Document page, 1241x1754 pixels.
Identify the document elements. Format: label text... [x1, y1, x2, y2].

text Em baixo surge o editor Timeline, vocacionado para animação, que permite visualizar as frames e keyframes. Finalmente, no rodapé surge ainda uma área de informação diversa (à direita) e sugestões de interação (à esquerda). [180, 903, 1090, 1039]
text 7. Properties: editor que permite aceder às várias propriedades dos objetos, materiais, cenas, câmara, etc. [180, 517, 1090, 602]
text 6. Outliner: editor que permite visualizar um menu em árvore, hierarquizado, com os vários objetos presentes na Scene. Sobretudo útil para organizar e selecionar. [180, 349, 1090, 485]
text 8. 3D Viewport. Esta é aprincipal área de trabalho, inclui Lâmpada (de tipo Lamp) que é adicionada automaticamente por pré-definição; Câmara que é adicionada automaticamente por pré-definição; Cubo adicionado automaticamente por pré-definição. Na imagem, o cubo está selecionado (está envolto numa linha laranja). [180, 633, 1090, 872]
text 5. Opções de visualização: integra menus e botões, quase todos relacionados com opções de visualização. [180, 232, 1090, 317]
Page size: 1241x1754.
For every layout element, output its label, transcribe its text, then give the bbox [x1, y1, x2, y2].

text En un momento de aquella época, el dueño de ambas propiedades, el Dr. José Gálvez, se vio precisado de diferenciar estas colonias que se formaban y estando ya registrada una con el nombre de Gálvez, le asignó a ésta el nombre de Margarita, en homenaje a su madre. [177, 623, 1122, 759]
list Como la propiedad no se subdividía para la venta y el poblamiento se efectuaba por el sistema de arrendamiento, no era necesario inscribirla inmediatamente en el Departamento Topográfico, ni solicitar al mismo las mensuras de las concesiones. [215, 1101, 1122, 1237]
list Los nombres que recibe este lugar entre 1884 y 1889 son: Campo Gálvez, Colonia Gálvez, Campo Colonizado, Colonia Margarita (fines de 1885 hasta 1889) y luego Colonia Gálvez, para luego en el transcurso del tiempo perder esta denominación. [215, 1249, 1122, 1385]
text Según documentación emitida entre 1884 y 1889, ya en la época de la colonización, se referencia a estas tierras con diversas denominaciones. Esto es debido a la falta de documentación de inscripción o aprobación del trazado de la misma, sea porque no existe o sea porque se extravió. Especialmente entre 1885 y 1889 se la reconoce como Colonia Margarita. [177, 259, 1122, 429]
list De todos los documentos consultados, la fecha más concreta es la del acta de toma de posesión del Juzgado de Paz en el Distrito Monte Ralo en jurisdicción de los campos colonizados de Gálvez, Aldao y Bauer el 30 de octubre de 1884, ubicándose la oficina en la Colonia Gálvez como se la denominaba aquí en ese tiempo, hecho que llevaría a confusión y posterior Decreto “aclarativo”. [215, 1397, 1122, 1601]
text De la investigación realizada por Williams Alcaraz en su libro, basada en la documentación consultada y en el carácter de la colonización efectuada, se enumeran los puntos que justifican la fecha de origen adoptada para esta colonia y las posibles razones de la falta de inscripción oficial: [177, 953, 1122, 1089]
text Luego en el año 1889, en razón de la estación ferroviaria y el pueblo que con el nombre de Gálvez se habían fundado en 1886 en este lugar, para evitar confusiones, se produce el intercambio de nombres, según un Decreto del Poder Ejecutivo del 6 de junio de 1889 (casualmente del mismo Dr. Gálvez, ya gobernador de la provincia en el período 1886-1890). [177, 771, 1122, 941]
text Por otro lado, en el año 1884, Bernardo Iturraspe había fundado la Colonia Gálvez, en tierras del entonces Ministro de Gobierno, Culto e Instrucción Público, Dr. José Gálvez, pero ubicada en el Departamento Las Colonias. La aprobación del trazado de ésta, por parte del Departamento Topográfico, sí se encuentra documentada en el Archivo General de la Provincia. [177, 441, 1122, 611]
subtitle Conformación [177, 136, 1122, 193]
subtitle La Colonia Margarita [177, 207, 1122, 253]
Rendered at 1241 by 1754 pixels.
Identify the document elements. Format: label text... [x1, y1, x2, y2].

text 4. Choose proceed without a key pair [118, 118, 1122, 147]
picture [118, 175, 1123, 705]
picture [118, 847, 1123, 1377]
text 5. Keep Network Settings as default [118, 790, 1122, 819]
════════════════════
Rewrite all of the lines above, changing "Identify the document elements" to "List the document elements" and leaving everything else the same.

EXERCISE RESPONSE >>
Document page, 1241x1754 pixels.
List the document elements. Format: label text... [x1, y1, x2, y2].

text Em baixo surge o editor Timeline, vocacionado para animação, que permite visualizar as frames e keyframes. Finalmente, no rodapé surge ainda uma área de informação diversa (à direita) e sugestões de interação (à esquerda). [180, 903, 1090, 1039]
text 7. Properties: editor que permite aceder às várias propriedades dos objetos, materiais, cenas, câmara, etc. [180, 517, 1090, 602]
text 6. Outliner: editor que permite visualizar um menu em árvore, hierarquizado, com os vários objetos presentes na Scene. Sobretudo útil para organizar e selecionar. [180, 349, 1090, 485]
text 8. 3D Viewport. Esta é aprincipal área de trabalho, inclui Lâmpada (de tipo Lamp) que é adicionada automaticamente por pré-definição; Câmara que é adicionada automaticamente por pré-definição; Cubo adicionado automaticamente por pré-definição. Na imagem, o cubo está selecionado (está envolto numa linha laranja). [180, 633, 1090, 872]
text 5. Opções de visualização: integra menus e botões, quase todos relacionados com opções de visualização. [180, 232, 1090, 317]
Page size: 1241x1754.
For every layout element, output its label, transcribe its text, then give the bbox [x1, y1, x2, y2].

text En un momento de aquella época, el dueño de ambas propiedades, el Dr. José Gálvez, se vio precisado de diferenciar estas colonias que se formaban y estando ya registrada una con el nombre de Gálvez, le asignó a ésta el nombre de Margarita, en homenaje a su madre. [177, 623, 1122, 759]
list Como la propiedad no se subdividía para la venta y el poblamiento se efectuaba por el sistema de arrendamiento, no era necesario inscribirla inmediatamente en el Departamento Topográfico, ni solicitar al mismo las mensuras de las concesiones. [215, 1101, 1122, 1237]
list Los nombres que recibe este lugar entre 1884 y 1889 son: Campo Gálvez, Colonia Gálvez, Campo Colonizado, Colonia Margarita (fines de 1885 hasta 1889) y luego Colonia Gálvez, para luego en el transcurso del tiempo perder esta denominación. [215, 1249, 1122, 1385]
text Según documentación emitida entre 1884 y 1889, ya en la época de la colonización, se referencia a estas tierras con diversas denominaciones. Esto es debido a la falta de documentación de inscripción o aprobación del trazado de la misma, sea porque no existe o sea porque se extravió. Especialmente entre 1885 y 1889 se la reconoce como Colonia Margarita. [177, 259, 1122, 429]
list De todos los documentos consultados, la fecha más concreta es la del acta de toma de posesión del Juzgado de Paz en el Distrito Monte Ralo en jurisdicción de los campos colonizados de Gálvez, Aldao y Bauer el 30 de octubre de 1884, ubicándose la oficina en la Colonia Gálvez como se la denominaba aquí en ese tiempo, hecho que llevaría a confusión y posterior Decreto “aclarativo”. [215, 1397, 1122, 1601]
text De la investigación realizada por Williams Alcaraz en su libro, basada en la documentación consultada y en el carácter de la colonización efectuada, se enumeran los puntos que justifican la fecha de origen adoptada para esta colonia y las posibles razones de la falta de inscripción oficial: [177, 953, 1122, 1089]
text Luego en el año 1889, en razón de la estación ferroviaria y el pueblo que con el nombre de Gálvez se habían fundado en 1886 en este lugar, para evitar confusiones, se produce el intercambio de nombres, según un Decreto del Poder Ejecutivo del 6 de junio de 1889 (casualmente del mismo Dr. Gálvez, ya gobernador de la provincia en el período 1886-1890). [177, 771, 1122, 941]
text Por otro lado, en el año 1884, Bernardo Iturraspe había fundado la Colonia Gálvez, en tierras del entonces Ministro de Gobierno, Culto e Instrucción Público, Dr. José Gálvez, pero ubicada en el Departamento Las Colonias. La aprobación del trazado de ésta, por parte del Departamento Topográfico, sí se encuentra documentada en el Archivo General de la Provincia. [177, 441, 1122, 611]
subtitle Conformación [177, 136, 1122, 193]
subtitle La Colonia Margarita [177, 207, 1122, 253]
Rendered at 1241 by 1754 pixels.
List the document elements. Format: label text... [x1, y1, x2, y2].

text 4. Choose proceed without a key pair [118, 118, 1122, 147]
picture [118, 175, 1123, 705]
picture [118, 847, 1123, 1377]
text 5. Keep Network Settings as default [118, 790, 1122, 819]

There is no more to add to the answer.